The world is becoming increasingly aware of 5G as it is rolled out across the globe in 2020. As the fifth generation of cellular technology, 5G touts increased speed and connectivity, promising to connect people and devices to each other more than ever before. One of the key components that is consistently quoted regarding the availability of 5G is “low latency”. But what does that actually mean? We’re going to cover the meaning of latency, technologies responsible for improved latency in 5G, and what industries actually rely on low latency.
What is latency?
Latency is a measurement of time between an action and a response. In computing, latency is usually described as the amount of time between making a request (clicking something on a website) and receiving a response (seeing the page fully loaded). You usually see latency mentioned regarding gaming, websites, and business applications.
Companies invest considerable sums of money to achieve lower latency. High latency can negatively affect their bottom line if a website loads too slowly or a streaming application isn’t smooth. This usually comes in the form of CDNs, caching, or other various methods that physically route the request to a server closer to the requestor (client) or make copies of the data available that reduce the querying time.
Latency and 5G
Regarding 5G, latency is the amount of time it takes for information to travel from the cell tower to a receiver, such as a cell phone or vehicle. This is not to be confused with bandwidth. Bandwidth is the maximum amount of data that can be transferred over a network at a given time. Latency is a function of only time.
Earlier cellular technologies, such as 4G, are physically constrained at how fast they can transfer data. One of the primary reasons 5G is an enhancement from the previous generations is the ability to support lower latency. This comes via technological improvements in how fast the data is physically transferred. This singular piece is what ultimately allows many of the improvements to industry that 5G promises, such as mission critical services and autonomous vehicles. More on that below.
Technological improvements that support lower latency
Cellular communication, like WiFi, FM radio, and other technologies, are carried over radio frequency waves. Waves are measured by their frequency and length, with frequency measured in hertz (cycles per second) and wavelength measured in meters. Radio waves travel at the speed of light in a vacuum, and close to that on Earth after considering interference. But since radio waves all travel at [almost] the speed of light, how can 5G claim to support 1 millisecond latency while existing technologies such as 4G LTE average 40ms?
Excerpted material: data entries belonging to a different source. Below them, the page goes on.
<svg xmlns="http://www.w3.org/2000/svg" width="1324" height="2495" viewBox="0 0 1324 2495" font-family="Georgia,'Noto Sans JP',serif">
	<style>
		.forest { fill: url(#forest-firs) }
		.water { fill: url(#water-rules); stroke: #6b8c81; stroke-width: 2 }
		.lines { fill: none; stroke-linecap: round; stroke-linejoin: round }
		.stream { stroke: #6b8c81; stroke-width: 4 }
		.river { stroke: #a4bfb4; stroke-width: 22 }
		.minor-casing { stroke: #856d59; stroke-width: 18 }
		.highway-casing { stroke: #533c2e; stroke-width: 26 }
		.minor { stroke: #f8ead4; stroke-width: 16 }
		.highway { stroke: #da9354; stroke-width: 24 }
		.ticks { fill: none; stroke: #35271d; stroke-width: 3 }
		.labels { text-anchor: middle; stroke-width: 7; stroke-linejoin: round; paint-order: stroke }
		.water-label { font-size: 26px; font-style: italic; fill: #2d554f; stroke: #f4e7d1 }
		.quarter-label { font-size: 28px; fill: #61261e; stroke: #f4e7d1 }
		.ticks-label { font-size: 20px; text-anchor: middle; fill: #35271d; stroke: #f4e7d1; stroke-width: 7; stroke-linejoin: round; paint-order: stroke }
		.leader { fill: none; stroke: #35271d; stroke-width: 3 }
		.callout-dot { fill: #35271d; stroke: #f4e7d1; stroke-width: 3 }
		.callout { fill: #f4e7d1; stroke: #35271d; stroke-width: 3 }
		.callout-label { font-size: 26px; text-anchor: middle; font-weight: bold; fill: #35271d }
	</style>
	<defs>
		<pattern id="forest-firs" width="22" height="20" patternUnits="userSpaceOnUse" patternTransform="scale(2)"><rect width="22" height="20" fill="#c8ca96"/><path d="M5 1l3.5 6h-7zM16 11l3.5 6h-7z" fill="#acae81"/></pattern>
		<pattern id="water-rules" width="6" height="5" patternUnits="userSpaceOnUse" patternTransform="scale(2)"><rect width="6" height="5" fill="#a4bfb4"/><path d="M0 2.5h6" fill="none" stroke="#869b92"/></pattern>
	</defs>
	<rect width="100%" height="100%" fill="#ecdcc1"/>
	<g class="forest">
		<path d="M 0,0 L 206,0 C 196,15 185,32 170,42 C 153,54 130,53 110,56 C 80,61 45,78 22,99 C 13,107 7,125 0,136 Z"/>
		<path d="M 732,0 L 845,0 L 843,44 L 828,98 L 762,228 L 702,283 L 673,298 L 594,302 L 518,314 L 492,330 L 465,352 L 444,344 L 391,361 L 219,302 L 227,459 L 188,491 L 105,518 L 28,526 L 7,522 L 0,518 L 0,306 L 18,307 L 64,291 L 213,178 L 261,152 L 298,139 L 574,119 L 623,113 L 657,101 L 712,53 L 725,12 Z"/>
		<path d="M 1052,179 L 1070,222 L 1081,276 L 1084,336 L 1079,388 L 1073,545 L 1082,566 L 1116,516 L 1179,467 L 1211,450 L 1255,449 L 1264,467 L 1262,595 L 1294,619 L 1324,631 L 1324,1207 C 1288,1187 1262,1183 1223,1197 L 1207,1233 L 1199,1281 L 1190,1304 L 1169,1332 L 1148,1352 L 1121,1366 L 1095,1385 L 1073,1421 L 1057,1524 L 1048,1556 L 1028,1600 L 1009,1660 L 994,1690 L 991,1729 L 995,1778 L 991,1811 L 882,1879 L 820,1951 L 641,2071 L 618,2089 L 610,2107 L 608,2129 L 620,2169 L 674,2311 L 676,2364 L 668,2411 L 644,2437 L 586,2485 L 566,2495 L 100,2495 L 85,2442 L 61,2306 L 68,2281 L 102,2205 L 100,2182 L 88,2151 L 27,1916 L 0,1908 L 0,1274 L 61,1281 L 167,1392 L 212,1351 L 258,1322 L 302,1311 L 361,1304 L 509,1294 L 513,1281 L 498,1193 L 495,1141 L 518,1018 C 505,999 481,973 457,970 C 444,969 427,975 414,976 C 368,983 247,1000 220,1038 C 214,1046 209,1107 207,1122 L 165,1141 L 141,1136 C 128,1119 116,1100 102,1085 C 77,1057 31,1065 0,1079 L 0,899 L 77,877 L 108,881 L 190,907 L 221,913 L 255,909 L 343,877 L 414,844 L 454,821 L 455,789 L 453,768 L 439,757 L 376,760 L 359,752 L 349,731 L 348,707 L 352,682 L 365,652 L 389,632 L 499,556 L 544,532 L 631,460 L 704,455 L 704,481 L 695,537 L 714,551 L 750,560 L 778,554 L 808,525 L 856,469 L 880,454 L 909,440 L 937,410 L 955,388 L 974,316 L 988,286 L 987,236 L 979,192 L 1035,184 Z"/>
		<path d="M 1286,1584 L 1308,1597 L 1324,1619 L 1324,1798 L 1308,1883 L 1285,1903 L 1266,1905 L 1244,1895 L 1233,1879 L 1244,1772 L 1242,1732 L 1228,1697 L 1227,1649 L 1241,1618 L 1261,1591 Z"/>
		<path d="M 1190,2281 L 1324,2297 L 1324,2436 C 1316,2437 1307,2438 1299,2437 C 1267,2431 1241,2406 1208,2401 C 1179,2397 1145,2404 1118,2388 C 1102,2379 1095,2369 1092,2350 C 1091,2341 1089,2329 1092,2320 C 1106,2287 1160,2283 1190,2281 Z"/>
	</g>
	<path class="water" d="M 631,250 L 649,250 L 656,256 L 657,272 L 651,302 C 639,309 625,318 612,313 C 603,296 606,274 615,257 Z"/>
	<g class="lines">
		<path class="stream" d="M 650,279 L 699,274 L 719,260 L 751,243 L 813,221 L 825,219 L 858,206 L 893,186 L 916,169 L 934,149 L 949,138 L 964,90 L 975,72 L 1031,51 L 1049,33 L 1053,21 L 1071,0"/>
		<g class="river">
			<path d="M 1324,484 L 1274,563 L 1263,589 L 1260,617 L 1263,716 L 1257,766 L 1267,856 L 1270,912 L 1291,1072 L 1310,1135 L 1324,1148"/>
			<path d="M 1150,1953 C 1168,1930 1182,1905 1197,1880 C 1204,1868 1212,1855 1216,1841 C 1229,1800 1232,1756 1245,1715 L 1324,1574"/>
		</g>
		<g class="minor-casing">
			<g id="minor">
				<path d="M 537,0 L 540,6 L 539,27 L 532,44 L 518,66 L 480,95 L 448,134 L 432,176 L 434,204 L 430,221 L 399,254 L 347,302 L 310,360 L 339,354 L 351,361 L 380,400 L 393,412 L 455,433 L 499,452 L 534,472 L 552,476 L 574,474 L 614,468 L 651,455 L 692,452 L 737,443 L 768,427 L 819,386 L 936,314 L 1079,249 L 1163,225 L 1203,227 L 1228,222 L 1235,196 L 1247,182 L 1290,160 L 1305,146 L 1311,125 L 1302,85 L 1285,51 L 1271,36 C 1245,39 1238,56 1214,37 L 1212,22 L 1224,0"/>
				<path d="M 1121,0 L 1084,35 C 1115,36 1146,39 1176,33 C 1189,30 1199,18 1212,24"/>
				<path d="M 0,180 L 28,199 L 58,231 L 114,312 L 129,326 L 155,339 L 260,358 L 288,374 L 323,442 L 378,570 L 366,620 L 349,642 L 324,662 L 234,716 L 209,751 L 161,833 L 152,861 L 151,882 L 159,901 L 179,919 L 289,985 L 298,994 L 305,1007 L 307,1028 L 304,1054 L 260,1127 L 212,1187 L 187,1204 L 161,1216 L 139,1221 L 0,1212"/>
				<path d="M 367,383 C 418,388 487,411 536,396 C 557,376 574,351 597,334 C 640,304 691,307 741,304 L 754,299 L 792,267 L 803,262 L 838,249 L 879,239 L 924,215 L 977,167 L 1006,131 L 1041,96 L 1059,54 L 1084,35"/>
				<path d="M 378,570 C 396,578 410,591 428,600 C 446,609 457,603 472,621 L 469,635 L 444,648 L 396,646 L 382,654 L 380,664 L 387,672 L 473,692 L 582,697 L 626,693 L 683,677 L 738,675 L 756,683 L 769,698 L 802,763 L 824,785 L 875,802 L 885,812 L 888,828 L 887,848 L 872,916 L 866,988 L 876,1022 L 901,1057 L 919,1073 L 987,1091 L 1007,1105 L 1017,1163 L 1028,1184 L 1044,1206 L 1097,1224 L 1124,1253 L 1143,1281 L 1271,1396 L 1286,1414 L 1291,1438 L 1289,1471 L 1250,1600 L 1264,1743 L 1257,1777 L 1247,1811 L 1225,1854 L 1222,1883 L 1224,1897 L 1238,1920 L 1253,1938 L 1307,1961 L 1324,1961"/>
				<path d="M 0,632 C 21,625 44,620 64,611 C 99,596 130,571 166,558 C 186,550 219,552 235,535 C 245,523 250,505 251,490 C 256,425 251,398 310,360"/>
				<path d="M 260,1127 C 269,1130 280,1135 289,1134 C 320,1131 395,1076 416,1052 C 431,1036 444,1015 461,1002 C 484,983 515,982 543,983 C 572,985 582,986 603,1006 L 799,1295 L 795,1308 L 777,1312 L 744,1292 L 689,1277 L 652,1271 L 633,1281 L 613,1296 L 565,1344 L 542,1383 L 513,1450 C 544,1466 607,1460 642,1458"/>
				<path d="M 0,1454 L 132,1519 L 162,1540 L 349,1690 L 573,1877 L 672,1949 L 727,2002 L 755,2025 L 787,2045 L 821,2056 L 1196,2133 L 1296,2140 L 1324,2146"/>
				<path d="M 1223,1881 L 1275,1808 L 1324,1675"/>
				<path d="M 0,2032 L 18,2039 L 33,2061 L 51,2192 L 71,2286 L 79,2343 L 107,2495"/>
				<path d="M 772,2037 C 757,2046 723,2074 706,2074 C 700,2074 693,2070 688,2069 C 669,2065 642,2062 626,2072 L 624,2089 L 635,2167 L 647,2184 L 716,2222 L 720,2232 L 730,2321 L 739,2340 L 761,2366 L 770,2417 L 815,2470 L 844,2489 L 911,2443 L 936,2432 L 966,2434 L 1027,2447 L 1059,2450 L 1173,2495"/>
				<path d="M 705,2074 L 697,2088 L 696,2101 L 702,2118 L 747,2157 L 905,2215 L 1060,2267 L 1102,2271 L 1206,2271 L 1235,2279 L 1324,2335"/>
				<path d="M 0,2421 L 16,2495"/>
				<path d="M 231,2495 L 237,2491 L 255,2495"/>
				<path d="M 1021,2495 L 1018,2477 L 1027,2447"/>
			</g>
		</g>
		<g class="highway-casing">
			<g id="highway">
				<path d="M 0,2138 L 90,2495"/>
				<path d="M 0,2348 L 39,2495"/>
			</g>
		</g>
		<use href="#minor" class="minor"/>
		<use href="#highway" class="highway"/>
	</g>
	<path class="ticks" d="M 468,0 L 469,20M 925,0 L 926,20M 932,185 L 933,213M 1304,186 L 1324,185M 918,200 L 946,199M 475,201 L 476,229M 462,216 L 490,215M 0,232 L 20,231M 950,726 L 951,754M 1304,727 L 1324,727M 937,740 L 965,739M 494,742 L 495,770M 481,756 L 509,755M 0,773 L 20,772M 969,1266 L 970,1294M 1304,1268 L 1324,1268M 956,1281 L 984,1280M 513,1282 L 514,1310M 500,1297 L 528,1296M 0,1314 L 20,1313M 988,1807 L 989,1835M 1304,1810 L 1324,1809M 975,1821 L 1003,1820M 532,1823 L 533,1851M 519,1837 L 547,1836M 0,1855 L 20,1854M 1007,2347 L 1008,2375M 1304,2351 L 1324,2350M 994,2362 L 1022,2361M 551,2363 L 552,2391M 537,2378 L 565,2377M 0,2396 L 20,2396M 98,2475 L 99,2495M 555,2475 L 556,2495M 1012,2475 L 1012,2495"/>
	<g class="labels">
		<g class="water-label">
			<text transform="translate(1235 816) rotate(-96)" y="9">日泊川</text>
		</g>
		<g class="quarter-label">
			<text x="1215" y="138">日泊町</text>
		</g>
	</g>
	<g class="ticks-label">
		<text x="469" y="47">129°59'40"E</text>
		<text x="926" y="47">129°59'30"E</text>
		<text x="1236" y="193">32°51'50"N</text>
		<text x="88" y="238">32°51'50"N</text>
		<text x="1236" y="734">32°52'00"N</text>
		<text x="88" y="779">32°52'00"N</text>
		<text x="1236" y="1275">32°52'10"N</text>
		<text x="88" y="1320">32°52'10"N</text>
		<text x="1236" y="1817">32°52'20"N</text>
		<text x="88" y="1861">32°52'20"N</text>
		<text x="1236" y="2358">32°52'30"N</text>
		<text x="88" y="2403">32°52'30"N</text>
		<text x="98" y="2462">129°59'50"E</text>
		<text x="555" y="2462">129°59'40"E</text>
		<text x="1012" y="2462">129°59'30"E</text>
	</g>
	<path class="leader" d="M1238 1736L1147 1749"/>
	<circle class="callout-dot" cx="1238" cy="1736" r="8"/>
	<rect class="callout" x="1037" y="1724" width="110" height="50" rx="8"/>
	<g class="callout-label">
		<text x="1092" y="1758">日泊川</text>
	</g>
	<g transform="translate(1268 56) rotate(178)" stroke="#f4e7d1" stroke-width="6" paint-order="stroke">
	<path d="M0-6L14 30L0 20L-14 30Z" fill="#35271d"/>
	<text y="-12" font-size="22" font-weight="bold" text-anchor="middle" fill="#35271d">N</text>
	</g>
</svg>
The difference is in the scheduling unit of the waves while waves are not traveling. Consider a subway that is on a one-minute schedule. Every minute, a train with ten cars arrives, picks up passengers, and carries them to the next destination. But, what if you’re ready after only three seconds, and could hop in just one freestanding subway car on an adjacent track? Same speed, but more flexible scheduling.
With radio waves, a frame has a 10ms length and is divided into 10 subframes, all with 1ms length. 4G LTE is limited to communication via one subframe. This means that a duration of 1ms is consumed solely for transmitting the block via air interface. This is also excluding device processing time. 5G leverages a new technology, referred to as “mini-slotting” which allows signals to be sent in six separate slot configurations within the standard 1ms subframe. This means that the size of a transport block could be as small as 0.03125ms. Like taking a single subway car rather than waiting for the entire train, 5G leverages these smaller slot configurations.
What this means for industry
Now that we understand latency, let’s take a look at the real world application. While lower latency may mean a faster rendering of a YouTube video, that only scratches the surface of what becomes available with 1ms latency.
For the first time ever, the world will be connected at almost real-time. This means that technologies that could not physically exist before will now become the new norm. Response times will be fast enough for autonomous vehicles to be functional. Mission critical services such as energy grids and first responder aid as well as VR and remote surgeries will become practical.
Lower latency is one of the key contributors to the speed and availability of 5G. With a new framework that supports more flexible scheduling, latency will be reduced significantly. This opens the world to an entirely new level of connectivity.